#### Records for this exercise ####
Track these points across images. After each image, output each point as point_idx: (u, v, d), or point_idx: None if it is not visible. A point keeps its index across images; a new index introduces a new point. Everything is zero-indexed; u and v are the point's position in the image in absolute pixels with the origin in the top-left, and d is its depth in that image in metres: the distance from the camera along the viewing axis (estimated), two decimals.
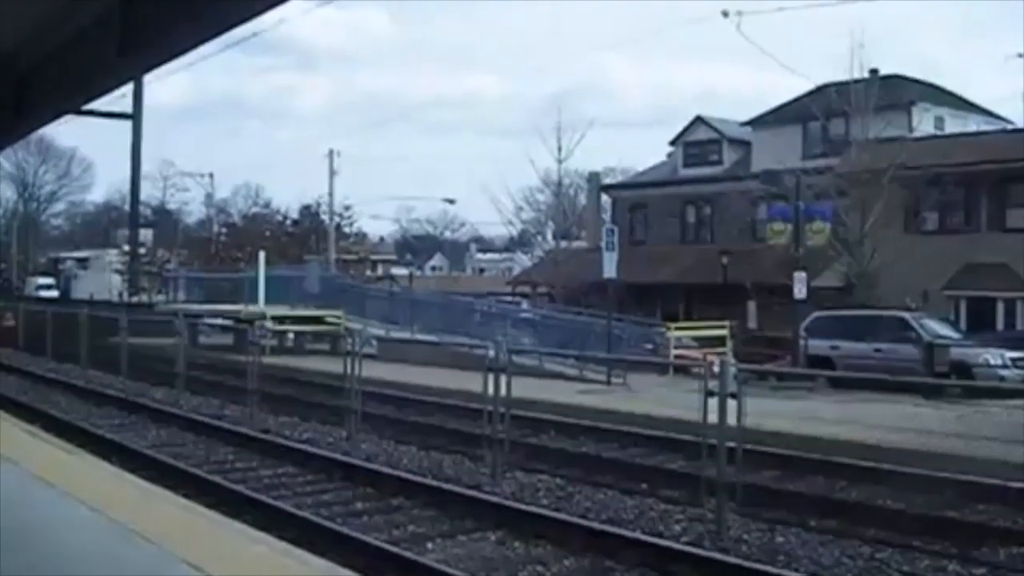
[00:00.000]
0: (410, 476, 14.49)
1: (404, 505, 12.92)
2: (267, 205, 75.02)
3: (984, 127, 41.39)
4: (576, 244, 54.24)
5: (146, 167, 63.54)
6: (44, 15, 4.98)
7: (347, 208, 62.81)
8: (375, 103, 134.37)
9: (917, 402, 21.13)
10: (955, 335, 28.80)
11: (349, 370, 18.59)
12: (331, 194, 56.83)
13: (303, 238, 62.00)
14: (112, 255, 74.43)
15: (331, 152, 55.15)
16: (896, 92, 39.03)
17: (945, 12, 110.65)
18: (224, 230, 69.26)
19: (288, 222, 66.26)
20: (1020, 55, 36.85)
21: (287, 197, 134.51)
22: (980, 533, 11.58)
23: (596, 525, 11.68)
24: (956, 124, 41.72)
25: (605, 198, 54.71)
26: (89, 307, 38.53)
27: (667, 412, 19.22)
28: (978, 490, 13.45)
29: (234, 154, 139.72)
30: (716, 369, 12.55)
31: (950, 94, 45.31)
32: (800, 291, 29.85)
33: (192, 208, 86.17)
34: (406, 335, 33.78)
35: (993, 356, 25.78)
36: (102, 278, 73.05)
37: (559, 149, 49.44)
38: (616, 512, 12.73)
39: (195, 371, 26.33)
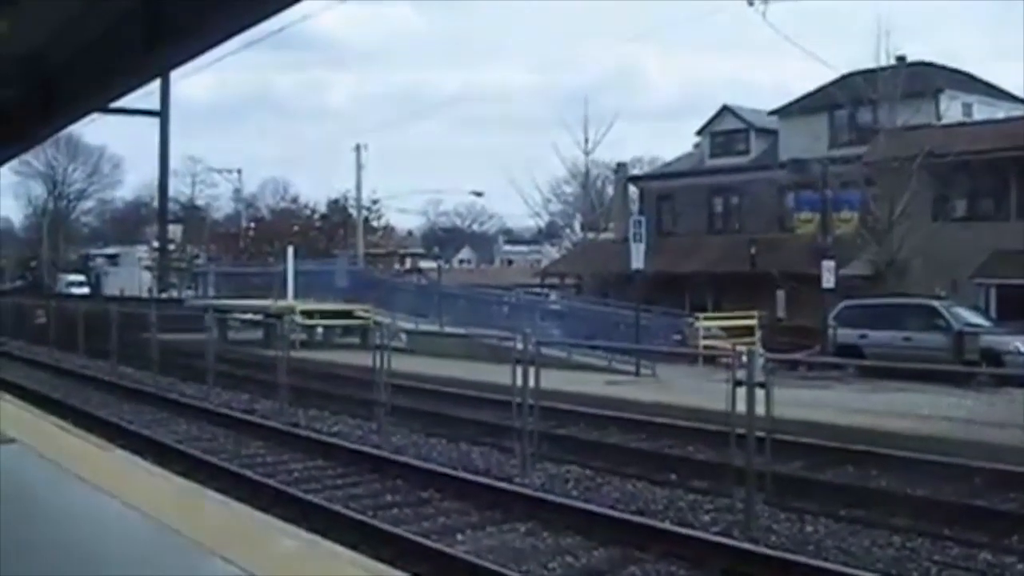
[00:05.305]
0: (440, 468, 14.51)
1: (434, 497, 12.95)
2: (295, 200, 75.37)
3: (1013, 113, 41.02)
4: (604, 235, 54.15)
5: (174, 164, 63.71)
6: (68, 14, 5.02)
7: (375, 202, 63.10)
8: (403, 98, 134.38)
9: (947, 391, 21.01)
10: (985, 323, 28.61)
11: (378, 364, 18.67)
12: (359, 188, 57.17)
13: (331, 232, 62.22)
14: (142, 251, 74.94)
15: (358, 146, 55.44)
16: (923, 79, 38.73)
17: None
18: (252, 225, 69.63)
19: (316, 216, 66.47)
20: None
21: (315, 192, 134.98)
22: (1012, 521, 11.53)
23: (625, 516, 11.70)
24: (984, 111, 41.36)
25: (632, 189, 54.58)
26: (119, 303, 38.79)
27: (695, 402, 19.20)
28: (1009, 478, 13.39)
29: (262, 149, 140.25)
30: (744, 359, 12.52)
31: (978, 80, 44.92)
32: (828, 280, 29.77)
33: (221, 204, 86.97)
####
*Instructions for the task:*
When copying the records above, please match them exactly but leave out all pictures.

*Solution:*
Track these points across images. After each image, output each point as point_idx: (u, v, d), or point_idx: None if it is not visible. A point keeps its index across images; a new index introduces a new point. Everything is zero-indexed; u and v are the point's position in the image in absolute pixels with the origin in the top-left, and d is its depth in that image in metres: the distance from the camera along the viewing axis (estimated), two decimals.
[00:00.000]
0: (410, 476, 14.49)
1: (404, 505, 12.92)
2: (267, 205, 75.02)
3: (984, 127, 41.39)
4: (576, 244, 54.24)
5: (146, 167, 63.54)
6: (44, 15, 4.98)
7: (347, 208, 62.81)
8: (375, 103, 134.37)
9: (917, 402, 21.13)
10: (955, 335, 28.80)
11: (349, 370, 18.59)
12: (331, 194, 56.83)
13: (303, 238, 62.00)
14: (112, 255, 74.43)
15: (331, 152, 55.15)
16: (896, 92, 39.03)
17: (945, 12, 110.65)
18: (224, 230, 69.26)
19: (288, 222, 66.26)
20: (1020, 55, 36.85)
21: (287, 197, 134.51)
22: (980, 533, 11.58)
23: (596, 525, 11.68)
24: (956, 124, 41.72)
25: (605, 198, 54.71)
26: (89, 307, 38.53)
27: (667, 412, 19.22)
28: (978, 490, 13.45)
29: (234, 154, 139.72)
30: (716, 369, 12.55)
31: (950, 94, 45.31)
32: (800, 291, 29.85)
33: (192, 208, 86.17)
34: (406, 335, 33.78)
35: (993, 356, 25.78)
36: (102, 278, 73.05)
37: (559, 149, 49.44)
38: (616, 512, 12.73)
39: (195, 371, 26.33)
[00:05.305]
0: (440, 468, 14.51)
1: (434, 497, 12.95)
2: (295, 200, 75.37)
3: (1013, 113, 41.02)
4: (604, 235, 54.15)
5: (174, 164, 63.71)
6: (68, 14, 5.02)
7: (375, 202, 63.10)
8: (403, 98, 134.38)
9: (947, 391, 21.01)
10: (985, 323, 28.61)
11: (378, 364, 18.67)
12: (359, 188, 57.17)
13: (331, 232, 62.22)
14: (142, 251, 74.94)
15: (358, 146, 55.44)
16: (923, 79, 38.73)
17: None
18: (252, 225, 69.63)
19: (316, 216, 66.47)
20: None
21: (315, 192, 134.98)
22: (1012, 521, 11.53)
23: (625, 516, 11.70)
24: (984, 111, 41.36)
25: (632, 189, 54.58)
26: (119, 303, 38.79)
27: (695, 402, 19.20)
28: (1009, 478, 13.39)
29: (262, 149, 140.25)
30: (744, 359, 12.52)
31: (978, 80, 44.92)
32: (828, 280, 29.77)
33: (221, 204, 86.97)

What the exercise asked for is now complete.